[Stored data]
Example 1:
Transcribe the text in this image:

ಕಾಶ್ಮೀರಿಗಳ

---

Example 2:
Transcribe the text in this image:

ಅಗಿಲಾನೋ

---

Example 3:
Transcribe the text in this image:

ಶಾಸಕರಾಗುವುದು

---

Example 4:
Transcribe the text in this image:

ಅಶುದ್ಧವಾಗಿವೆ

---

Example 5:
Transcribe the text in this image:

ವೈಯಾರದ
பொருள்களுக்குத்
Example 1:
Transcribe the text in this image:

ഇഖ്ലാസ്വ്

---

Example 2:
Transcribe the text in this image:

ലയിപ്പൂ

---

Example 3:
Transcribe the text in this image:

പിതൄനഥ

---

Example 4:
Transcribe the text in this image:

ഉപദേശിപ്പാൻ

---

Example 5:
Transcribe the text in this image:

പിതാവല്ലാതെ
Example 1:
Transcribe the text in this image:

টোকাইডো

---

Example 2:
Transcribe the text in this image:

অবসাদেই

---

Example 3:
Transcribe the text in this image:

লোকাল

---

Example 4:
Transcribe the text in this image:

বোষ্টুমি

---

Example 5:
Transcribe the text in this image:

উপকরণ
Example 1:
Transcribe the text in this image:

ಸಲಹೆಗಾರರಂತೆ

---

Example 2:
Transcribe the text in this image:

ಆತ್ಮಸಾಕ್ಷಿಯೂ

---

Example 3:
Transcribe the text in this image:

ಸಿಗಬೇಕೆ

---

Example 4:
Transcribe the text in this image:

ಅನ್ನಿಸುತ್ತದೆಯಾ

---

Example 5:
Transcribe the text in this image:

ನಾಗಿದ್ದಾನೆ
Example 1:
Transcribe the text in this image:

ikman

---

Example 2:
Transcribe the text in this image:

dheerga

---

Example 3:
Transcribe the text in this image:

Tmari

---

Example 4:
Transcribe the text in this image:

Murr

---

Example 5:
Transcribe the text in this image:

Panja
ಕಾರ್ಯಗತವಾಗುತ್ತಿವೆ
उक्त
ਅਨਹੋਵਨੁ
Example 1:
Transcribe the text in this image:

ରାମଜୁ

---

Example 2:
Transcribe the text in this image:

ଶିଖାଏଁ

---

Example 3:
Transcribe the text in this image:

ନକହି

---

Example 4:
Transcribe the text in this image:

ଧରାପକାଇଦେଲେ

▸ Task to carry out
Copy each entry above exactly, leaving nothing out.

▸ Exercise output
Example 1:
Transcribe the text in this image:

ಕಾಶ್ಮೀರಿಗಳ

---

Example 2:
Transcribe the text in this image:

ಅಗಿಲಾನೋ

---

Example 3:
Transcribe the text in this image:

ಶಾಸಕರಾಗುವುದು

---

Example 4:
Transcribe the text in this image:

ಅಶುದ್ಧವಾಗಿವೆ

---

Example 5:
Transcribe the text in this image:

ವೈಯಾರದ
பொருள்களுக்குத்
Example 1:
Transcribe the text in this image:

ഇഖ്ലാസ്വ്

---

Example 2:
Transcribe the text in this image:

ലയിപ്പൂ

---

Example 3:
Transcribe the text in this image:

പിതൄനഥ

---

Example 4:
Transcribe the text in this image:

ഉപദേശിപ്പാൻ

---

Example 5:
Transcribe the text in this image:

പിതാവല്ലാതെ
Example 1:
Transcribe the text in this image:

টোকাইডো

---

Example 2:
Transcribe the text in this image:

অবসাদেই

---

Example 3:
Transcribe the text in this image:

লোকাল

---

Example 4:
Transcribe the text in this image:

বোষ্টুমি

---

Example 5:
Transcribe the text in this image:

উপকরণ
Example 1:
Transcribe the text in this image:

ಸಲಹೆಗಾರರಂತೆ

---

Example 2:
Transcribe the text in this image:

ಆತ್ಮಸಾಕ್ಷಿಯೂ

---

Example 3:
Transcribe the text in this image:

ಸಿಗಬೇಕೆ

---

Example 4:
Transcribe the text in this image:

ಅನ್ನಿಸುತ್ತದೆಯಾ

---

Example 5:
Transcribe the text in this image:

ನಾಗಿದ್ದಾನೆ
Example 1:
Transcribe the text in this image:

ikman

---

Example 2:
Transcribe the text in this image:

dheerga

---

Example 3:
Transcribe the text in this image:

Tmari

---

Example 4:
Transcribe the text in this image:

Murr

---

Example 5:
Transcribe the text in this image:

Panja
ಕಾರ್ಯಗತವಾಗುತ್ತಿವೆ
उक्त
ਅਨਹੋਵਨੁ
Example 1:
Transcribe the text in this image:

ରାମଜୁ

---

Example 2:
Transcribe the text in this image:

ଶିଖାଏଁ

---

Example 3:
Transcribe the text in this image:

ନକହି

---

Example 4:
Transcribe the text in this image:

ଧରାପକାଇଦେଲେ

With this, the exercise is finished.